# Work request
Copies of all lines that contain "recorded" are needed; take them from the data below.

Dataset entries
━━━━━━━━━━━━━━━━
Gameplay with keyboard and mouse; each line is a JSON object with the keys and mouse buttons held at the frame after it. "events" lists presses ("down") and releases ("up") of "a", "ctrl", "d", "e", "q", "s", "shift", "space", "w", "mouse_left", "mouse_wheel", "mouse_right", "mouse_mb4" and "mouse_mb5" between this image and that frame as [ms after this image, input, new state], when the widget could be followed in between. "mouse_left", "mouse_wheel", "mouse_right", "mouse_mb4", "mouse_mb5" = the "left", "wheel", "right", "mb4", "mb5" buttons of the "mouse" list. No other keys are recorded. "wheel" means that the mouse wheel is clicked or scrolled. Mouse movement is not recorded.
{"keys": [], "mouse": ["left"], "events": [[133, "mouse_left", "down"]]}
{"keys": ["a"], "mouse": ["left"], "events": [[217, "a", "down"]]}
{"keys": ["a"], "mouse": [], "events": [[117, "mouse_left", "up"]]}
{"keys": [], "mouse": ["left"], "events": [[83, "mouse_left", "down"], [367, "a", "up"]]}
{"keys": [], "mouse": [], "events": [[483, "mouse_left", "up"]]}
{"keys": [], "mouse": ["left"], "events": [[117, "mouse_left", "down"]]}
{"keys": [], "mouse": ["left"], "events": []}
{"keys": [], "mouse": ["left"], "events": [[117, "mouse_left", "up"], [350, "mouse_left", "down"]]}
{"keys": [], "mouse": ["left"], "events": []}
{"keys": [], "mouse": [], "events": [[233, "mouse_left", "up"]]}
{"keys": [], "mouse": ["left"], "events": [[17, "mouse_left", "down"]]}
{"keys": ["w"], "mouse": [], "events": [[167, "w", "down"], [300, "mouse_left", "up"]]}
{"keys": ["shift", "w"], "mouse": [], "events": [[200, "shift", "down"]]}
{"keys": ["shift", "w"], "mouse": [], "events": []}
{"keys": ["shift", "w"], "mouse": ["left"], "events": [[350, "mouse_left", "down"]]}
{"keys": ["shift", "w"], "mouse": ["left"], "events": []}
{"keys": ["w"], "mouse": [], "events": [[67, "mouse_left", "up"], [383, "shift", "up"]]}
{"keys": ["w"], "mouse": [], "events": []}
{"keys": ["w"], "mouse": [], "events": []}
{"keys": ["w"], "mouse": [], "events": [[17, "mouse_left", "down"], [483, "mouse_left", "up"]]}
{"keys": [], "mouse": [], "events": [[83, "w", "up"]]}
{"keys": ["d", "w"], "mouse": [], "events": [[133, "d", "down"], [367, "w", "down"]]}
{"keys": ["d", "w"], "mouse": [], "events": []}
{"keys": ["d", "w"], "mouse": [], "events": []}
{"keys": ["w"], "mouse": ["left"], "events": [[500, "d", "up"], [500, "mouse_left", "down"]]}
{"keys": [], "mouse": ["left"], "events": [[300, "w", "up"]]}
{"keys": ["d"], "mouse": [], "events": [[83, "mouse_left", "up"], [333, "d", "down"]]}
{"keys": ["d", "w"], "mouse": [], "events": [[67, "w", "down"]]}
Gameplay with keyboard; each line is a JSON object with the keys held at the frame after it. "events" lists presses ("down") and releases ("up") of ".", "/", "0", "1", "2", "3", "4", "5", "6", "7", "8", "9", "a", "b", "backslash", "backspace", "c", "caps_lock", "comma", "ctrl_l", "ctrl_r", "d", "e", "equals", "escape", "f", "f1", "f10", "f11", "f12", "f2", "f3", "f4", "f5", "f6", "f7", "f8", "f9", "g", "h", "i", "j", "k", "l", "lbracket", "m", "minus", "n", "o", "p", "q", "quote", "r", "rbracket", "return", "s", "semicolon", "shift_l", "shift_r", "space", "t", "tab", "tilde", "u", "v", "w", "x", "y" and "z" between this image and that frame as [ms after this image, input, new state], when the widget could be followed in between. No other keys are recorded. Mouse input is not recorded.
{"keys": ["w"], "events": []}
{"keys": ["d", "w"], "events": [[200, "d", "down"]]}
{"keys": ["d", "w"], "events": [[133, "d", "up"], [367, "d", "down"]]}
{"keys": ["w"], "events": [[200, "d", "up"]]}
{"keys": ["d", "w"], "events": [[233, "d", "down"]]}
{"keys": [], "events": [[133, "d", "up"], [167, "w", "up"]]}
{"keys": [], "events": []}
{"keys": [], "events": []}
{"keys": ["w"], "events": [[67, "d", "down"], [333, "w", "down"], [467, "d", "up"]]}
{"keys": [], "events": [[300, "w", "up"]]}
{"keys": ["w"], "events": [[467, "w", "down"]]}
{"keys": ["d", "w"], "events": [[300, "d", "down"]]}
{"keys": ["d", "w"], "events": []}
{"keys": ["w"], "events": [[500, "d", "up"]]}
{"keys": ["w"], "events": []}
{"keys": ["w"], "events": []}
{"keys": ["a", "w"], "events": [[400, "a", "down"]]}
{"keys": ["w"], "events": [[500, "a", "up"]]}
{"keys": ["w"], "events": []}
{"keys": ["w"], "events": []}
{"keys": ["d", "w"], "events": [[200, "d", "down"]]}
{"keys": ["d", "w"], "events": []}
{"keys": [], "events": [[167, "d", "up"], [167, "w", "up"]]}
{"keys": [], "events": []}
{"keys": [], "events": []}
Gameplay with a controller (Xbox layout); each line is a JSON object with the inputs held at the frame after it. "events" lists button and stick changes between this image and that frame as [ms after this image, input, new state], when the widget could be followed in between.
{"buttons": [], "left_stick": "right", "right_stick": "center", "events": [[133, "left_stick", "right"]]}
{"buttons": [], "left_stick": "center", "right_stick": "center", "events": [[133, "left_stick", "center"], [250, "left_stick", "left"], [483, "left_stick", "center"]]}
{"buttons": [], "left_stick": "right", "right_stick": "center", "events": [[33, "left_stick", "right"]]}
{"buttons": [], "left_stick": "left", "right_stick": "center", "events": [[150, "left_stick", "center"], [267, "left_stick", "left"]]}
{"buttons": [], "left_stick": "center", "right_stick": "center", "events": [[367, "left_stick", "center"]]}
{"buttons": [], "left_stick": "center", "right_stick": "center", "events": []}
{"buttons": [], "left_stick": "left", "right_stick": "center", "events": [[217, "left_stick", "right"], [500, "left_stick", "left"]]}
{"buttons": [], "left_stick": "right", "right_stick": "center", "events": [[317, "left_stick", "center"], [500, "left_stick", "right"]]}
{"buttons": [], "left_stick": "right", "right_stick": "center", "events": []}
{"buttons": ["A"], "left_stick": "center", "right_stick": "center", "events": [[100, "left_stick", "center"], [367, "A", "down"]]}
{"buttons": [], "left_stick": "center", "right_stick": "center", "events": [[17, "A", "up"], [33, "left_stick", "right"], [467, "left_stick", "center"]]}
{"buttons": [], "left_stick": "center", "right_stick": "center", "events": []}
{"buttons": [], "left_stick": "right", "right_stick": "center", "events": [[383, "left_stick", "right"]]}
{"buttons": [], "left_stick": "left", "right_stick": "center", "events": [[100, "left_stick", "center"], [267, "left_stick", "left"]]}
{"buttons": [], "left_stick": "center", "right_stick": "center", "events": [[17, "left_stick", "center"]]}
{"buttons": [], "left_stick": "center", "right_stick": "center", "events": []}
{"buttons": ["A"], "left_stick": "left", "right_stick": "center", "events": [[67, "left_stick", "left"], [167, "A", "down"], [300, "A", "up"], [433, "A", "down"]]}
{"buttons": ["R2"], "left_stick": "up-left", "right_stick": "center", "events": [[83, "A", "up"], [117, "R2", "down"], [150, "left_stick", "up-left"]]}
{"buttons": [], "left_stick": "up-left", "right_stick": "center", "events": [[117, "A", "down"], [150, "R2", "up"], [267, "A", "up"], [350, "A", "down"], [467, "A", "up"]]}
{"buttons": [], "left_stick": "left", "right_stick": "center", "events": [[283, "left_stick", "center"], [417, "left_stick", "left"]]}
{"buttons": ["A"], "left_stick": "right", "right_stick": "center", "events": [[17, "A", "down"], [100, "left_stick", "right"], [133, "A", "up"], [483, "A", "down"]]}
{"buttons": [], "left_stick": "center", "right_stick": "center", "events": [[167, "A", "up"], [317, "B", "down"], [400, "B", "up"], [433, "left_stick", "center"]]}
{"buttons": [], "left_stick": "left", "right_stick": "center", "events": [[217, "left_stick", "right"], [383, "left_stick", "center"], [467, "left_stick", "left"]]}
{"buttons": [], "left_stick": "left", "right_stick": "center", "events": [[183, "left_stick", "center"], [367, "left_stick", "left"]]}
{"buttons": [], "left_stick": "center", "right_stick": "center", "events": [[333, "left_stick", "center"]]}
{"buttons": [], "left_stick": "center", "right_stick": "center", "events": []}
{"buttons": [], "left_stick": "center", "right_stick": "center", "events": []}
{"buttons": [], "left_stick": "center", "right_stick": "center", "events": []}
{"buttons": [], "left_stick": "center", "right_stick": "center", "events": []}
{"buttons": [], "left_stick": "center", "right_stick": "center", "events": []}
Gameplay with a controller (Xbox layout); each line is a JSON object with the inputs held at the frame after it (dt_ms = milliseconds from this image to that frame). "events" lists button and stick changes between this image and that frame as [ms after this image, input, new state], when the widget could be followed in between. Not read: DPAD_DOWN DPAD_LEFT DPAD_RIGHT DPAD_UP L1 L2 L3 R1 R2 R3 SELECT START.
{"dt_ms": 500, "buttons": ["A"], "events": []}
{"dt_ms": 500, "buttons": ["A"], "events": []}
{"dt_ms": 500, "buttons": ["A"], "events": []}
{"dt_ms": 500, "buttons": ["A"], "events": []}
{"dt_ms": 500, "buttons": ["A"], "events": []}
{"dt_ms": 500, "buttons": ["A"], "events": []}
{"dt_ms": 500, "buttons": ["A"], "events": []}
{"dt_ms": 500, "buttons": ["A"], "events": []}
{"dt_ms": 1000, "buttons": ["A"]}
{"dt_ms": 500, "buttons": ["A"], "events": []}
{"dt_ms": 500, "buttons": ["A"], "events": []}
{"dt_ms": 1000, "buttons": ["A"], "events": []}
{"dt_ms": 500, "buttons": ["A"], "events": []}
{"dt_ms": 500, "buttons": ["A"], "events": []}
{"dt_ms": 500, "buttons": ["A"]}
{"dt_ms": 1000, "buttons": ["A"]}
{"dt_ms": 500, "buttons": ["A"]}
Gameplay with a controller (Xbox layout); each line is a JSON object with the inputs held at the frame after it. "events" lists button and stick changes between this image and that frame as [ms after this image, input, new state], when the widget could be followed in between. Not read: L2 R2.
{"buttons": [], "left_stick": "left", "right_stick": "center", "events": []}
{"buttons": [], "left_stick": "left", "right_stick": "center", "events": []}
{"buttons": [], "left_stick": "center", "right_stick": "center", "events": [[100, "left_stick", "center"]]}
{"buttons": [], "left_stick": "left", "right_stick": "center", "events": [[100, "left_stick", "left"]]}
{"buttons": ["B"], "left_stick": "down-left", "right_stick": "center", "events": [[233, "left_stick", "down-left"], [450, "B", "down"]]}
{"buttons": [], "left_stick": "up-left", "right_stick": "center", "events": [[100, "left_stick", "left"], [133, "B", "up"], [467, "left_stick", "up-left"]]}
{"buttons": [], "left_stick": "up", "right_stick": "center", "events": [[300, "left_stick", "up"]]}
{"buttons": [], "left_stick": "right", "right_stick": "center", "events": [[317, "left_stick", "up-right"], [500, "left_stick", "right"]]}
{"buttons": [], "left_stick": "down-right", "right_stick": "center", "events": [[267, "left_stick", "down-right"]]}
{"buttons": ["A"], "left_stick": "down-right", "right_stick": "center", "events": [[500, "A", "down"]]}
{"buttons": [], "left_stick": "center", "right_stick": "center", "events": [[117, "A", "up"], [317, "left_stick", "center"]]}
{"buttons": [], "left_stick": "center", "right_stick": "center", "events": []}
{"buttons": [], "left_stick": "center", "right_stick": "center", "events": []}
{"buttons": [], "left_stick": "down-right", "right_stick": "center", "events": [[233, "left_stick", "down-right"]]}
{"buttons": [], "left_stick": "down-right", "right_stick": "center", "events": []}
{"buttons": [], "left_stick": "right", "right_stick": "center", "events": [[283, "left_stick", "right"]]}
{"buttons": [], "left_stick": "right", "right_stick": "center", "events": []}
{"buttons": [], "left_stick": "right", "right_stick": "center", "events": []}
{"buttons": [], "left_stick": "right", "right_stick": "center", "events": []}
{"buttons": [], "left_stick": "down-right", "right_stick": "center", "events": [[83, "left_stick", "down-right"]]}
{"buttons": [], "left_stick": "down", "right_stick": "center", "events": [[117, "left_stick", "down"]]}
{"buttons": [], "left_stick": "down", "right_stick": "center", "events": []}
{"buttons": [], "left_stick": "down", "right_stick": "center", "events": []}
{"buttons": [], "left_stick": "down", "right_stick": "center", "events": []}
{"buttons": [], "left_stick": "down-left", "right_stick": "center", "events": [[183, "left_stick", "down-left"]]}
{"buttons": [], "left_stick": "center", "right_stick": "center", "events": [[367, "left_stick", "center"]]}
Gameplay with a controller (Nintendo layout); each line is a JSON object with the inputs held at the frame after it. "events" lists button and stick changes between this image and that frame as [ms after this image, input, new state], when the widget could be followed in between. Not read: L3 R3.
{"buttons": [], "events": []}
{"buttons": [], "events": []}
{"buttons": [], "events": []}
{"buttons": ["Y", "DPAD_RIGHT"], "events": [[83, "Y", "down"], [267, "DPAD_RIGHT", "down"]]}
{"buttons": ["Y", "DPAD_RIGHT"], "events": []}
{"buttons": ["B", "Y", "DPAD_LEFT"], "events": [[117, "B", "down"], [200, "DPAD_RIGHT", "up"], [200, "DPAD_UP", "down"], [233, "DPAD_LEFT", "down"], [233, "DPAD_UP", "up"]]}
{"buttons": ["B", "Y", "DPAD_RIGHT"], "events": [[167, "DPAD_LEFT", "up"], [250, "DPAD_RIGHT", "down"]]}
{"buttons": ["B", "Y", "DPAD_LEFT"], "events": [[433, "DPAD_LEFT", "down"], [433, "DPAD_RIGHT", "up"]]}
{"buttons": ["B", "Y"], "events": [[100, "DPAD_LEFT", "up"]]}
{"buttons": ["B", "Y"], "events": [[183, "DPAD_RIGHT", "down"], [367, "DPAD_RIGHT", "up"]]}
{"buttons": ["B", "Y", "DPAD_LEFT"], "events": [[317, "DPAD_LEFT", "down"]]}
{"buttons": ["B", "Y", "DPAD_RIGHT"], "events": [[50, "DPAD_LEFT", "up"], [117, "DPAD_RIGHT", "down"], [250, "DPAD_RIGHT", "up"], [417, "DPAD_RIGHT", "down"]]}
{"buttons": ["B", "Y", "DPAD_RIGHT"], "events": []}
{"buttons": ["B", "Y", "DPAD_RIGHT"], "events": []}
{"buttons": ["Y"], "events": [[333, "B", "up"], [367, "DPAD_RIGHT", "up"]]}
━━━━━━━━━━━━━━━━
# Answer for this exercise
Gameplay with keyboard and mouse; each line is a JSON object with the keys and mouse buttons held at the frame after it. "events" lists presses ("down") and releases ("up") of "a", "ctrl", "d", "e", "q", "s", "shift", "space", "w", "mouse_left", "mouse_wheel", "mouse_right", "mouse_mb4" and "mouse_mb5" between this image and that frame as [ms after this image, input, new state], when the widget could be followed in between. "mouse_left", "mouse_wheel", "mouse_right", "mouse_mb4", "mouse_mb5" = the "left", "wheel", "right", "mb4", "mb5" buttons of the "mouse" list. No other keys are recorded. "wheel" means that the mouse wheel is clicked or scrolled. Mouse movement is not recorded.
Gameplay with keyboard; each line is a JSON object with the keys held at the frame after it. "events" lists presses ("down") and releases ("up") of ".", "/", "0", "1", "2", "3", "4", "5", "6", "7", "8", "9", "a", "b", "backslash", "backspace", "c", "caps_lock", "comma", "ctrl_l", "ctrl_r", "d", "e", "equals", "escape", "f", "f1", "f10", "f11", "f12", "f2", "f3", "f4", "f5", "f6", "f7", "f8", "f9", "g", "h", "i", "j", "k", "l", "lbracket", "m", "minus", "n", "o", "p", "q", "quote", "r", "rbracket", "return", "s", "semicolon", "shift_l", "shift_r", "space", "t", "tab", "tilde", "u", "v", "w", "x", "y" and "z" between this image and that frame as [ms after this image, input, new state], when the widget could be followed in between. No other keys are recorded. Mouse input is not recorded.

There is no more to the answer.